Anthropic’s December 2025 internal report on how its own engineers use AI tools paints a complicated picture of productivity gains, shifting workflows, and growing anxiety about long-term skill erosion.
The headline finding is striking: 27% of all Claude-assisted tasks were pieces of work that “would not have been done otherwise.”
It’s important to note that these weren’t trivial tasks. Engineers used AI to scale in-progress projects, revive abandoned ideas, and build nice-to-have internal tools like interactive dashboards, experimental pipelines, and data visualizations that previously weren’t worth the time investment.
Beyond just making existing work faster, AI is thus expanding the scope of what engineers can reasonably build at all. However, even as teams report increased output and greater “full-stack flexibility,” the report highlights the real concern growing inside Anthropic’s walls: engineers fear that the key skills they relied on to build their careers are slowly dulling.

Source: Anthropic’s How AI is transforming work at Anthropic study
Based on Anthropic’s internal survey on engineers and researchers, much of Claude’s workload today sits in familiar territory. The AI tool was used for a variety of coding tasks, with debugging being the most common (55%). This was followed by interpreting unfamiliar codebases, proposing refactors, fixing small “papercut” issues, and building internal tools or dashboards that would’ve been deprioritized in the pre-AI era.
The study notes that engineers are most comfortable delegating “easily verifiable or low-stakes tasks”, as errors are quickly detectable and corrections are cheap in such areas.
Moreover, AI’s responsibilities are already expanding beyond simple tasks. Engineers report using Claude for more complex work: code design and architectural planning jumped from 1% to 10% of usage, while implementing new features rose from 14% to 37%. In other words, AI transformed from becoming a mere assistant to a collaborator on a daily basis.
Anthropic engineers now use Claude in about 60% of their work, with many estimating roughly 50% more productivity than a year ago. But the study also presents a caveat, as there are still some people who reported a net increase in time spent debugging and cleaning up Claude-assisted coding tasks.
As the scope grows, so do the trade-offs—and they’re not just limited to time savings and quality of output.
Despite the surge in output, many engineers worry that AI is slowly eroding their foundational skills. With Claude handling more of the mundane work (and increasingly, the complex work), opportunities for hands-on practice shrink.

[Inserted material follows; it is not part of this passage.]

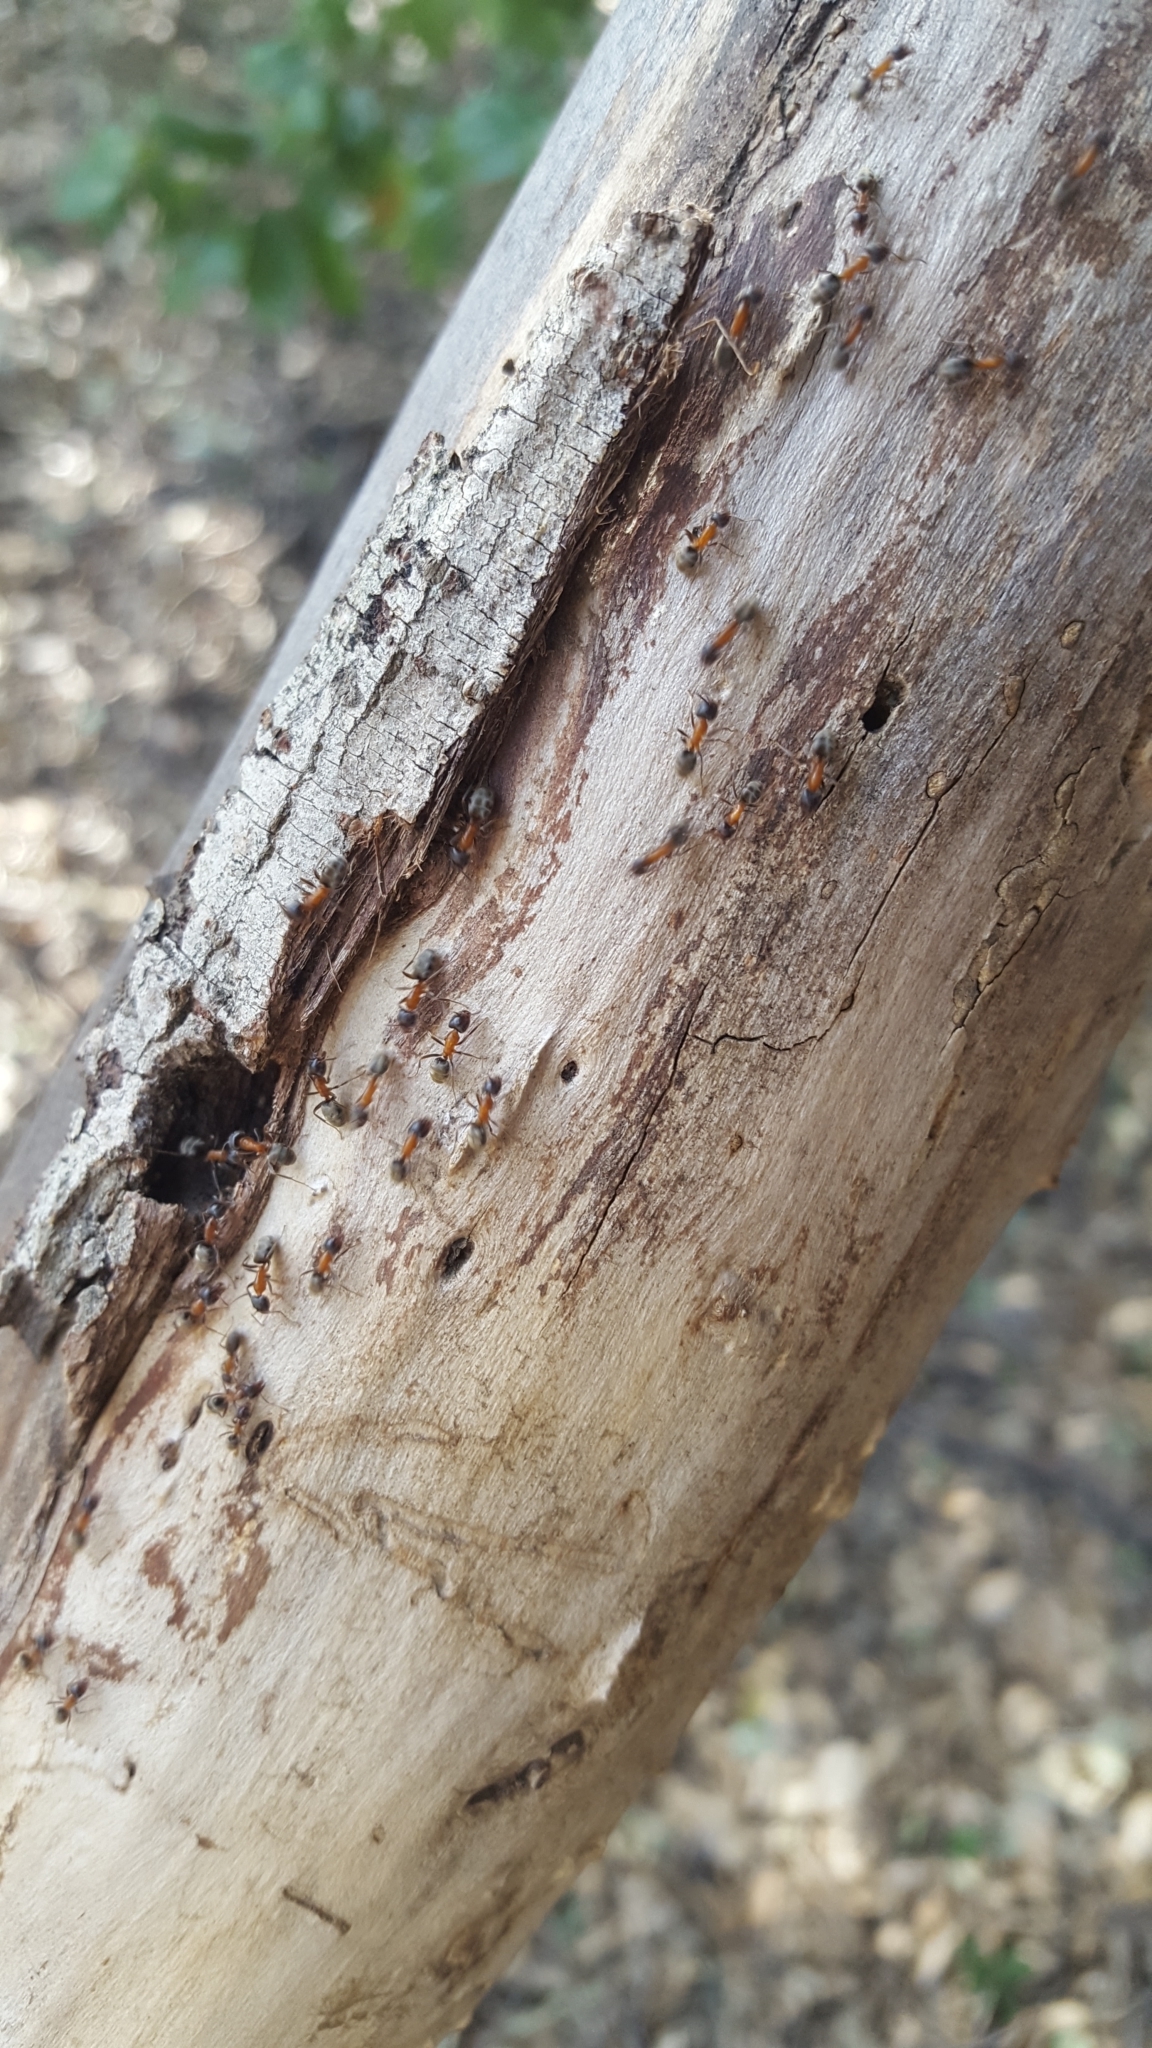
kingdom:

The result, they fear, is a creeping loss of deep craftsmanship. Some feel alienated from what used to be difficult yet fulfilling work, with one engineer even citing it as “skill atrophy”.
Others lament the loss of satisfaction itself, whether by manually writing, debugging, or refactoring code. Several are also concerned that their role will evolve into something narrower: supervising, validating, and editing AI-generated code rather than building things from scratch.
One engineer said their work had shifted “70%+ to being a code reviewer/reviser rather than a net-new code writer.” Another imagined a future of “taking accountability for the work of 1, 5, or 100 Claudes.”

Another finding: this shift in workflow is also changing team dynamics. AI often becomes the “first stop,” reducing the need for peer collaboration, mentorship, and the serendipitous learning that comes from code reviews and engineering discussions. As one engineer put it in the study:
“I like working with people and it’s sad that I ‘need’ them less now… More junior people don’t come to me with questions as often.”
In essence, short-term productivity may be up, but the long-term trajectory of engineering careers feels less certain.
What’s happening at Anthropic is likely a preview of what many engineering teams will face over the next few years. As AI systems become more capable, tasks once considered essential training grounds—debugging, writing boilerplate, wrestling with unfamiliar codebases—may become automated or AI-assisted by default.
That could mean fewer opportunities for juniors to build core experience, widening the gap between “AI-supervising engineers” and “AI-agnostic” or traditional engineers. A previous analysis on vibe coding raised similar concerns about ownership, accountability, and eroding technical quality, in light of AI-generated errors and hallucinations requiring more effort to debug and clean up.
There are cultural risks, too, which can endanger the talent pipeline, from less pair programming to fewer mentorship loops. As more people work through an AI instead of through each other, institutional knowledge transfer could weaken and threaten the sustainability of companies and organizations.
All of these raise the question:
If Anthropic, one of the world’s most AI-native engineering teams, is already seeing skill dilution and collaboration drop, what will this mean for the rest of the industry?
In the end, this shift is neither purely good nor purely bad. AI opens doors to new types of work, faster iteration, and broader experimentation. But it also forces developers to reconsider what the core of their craft looks like in an era where writing code manually may become optional.